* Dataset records
+--

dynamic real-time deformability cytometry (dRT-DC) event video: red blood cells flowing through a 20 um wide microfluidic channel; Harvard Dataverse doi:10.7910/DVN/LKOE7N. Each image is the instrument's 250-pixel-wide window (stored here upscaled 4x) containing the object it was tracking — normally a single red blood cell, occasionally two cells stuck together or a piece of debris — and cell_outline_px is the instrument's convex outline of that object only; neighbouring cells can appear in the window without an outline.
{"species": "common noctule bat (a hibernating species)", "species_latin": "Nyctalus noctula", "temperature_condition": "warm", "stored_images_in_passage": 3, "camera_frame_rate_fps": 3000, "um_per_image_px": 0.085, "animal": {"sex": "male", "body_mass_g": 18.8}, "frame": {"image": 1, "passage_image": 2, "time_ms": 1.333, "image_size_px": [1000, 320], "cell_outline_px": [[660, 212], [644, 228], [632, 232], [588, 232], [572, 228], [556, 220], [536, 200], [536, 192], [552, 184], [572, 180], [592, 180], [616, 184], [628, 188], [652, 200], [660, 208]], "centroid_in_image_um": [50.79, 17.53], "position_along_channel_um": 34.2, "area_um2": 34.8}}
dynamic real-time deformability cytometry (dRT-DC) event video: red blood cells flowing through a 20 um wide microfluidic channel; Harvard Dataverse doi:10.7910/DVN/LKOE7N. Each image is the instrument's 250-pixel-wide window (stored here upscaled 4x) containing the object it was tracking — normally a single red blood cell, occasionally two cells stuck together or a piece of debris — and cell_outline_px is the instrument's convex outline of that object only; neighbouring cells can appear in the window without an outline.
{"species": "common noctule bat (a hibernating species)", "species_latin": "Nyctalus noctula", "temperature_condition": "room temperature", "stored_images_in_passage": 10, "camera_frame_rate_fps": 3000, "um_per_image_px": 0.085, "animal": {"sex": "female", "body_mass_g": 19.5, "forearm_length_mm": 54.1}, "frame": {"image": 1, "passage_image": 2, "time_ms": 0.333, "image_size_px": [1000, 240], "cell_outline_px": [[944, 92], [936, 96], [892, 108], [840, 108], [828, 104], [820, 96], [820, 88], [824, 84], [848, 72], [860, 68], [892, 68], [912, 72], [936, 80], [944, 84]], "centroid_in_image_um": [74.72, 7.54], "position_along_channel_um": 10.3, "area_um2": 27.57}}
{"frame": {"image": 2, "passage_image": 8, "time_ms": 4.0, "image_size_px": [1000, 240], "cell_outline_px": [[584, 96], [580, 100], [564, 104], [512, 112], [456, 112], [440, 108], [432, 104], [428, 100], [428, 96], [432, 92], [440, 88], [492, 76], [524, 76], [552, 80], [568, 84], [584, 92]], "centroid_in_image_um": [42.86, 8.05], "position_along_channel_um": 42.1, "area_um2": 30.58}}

+--

* Requirement
All of the data needs to be printed once more, exactly.

* The result
dynamic real-time deformability cytometry (dRT-DC) event video: red blood cells flowing through a 20 um wide microfluidic channel; Harvard Dataverse doi:10.7910/DVN/LKOE7N. Each image is the instrument's 250-pixel-wide window (stored here upscaled 4x) containing the object it was tracking — normally a single red blood cell, occasionally two cells stuck together or a piece of debris — and cell_outline_px is the instrument's convex outline of that object only; neighbouring cells can appear in the window without an outline.
{"species": "common noctule bat (a hibernating species)", "species_latin": "Nyctalus noctula", "temperature_condition": "warm", "stored_images_in_passage": 3, "camera_frame_rate_fps": 3000, "um_per_image_px": 0.085, "animal": {"sex": "male", "body_mass_g": 18.8}, "frame": {"image": 1, "passage_image": 2, "time_ms": 1.333, "image_size_px": [1000, 320], "cell_outline_px": [[660, 212], [644, 228], [632, 232], [588, 232], [572, 228], [556, 220], [536, 200], [536, 192], [552, 184], [572, 180], [592, 180], [616, 184], [628, 188], [652, 200], [660, 208]], "centroid_in_image_um": [50.79, 17.53], "position_along_channel_um": 34.2, "area_um2": 34.8}}
dynamic real-time deformability cytometry (dRT-DC) event video: red blood cells flowing through a 20 um wide microfluidic channel; Harvard Dataverse doi:10.7910/DVN/LKOE7N. Each image is the instrument's 250-pixel-wide window (stored here upscaled 4x) containing the object it was tracking — normally a single red blood cell, occasionally two cells stuck together or a piece of debris — and cell_outline_px is the instrument's convex outline of that object only; neighbouring cells can appear in the window without an outline.
{"species": "common noctule bat (a hibernating species)", "species_latin": "Nyctalus noctula", "temperature_condition": "room temperature", "stored_images_in_passage": 10, "camera_frame_rate_fps": 3000, "um_per_image_px": 0.085, "animal": {"sex": "female", "body_mass_g": 19.5, "forearm_length_mm": 54.1}, "frame": {"image": 1, "passage_image": 2, "time_ms": 0.333, "image_size_px": [1000, 240], "cell_outline_px": [[944, 92], [936, 96], [892, 108], [840, 108], [828, 104], [820, 96], [820, 88], [824, 84], [848, 72], [860, 68], [892, 68], [912, 72], [936, 80], [944, 84]], "centroid_in_image_um": [74.72, 7.54], "position_along_channel_um": 10.3, "area_um2": 27.57}}
{"frame": {"image": 2, "passage_image": 8, "time_ms": 4.0, "image_size_px": [1000, 240], "cell_outline_px": [[584, 96], [580, 100], [564, 104], [512, 112], [456, 112], [440, 108], [432, 104], [428, 100], [428, 96], [432, 92], [440, 88], [492, 76], [524, 76], [552, 80], [568, 84], [584, 92]], "centroid_in_image_um": [42.86, 8.05], "position_along_channel_um": 42.1, "area_um2": 30.58}}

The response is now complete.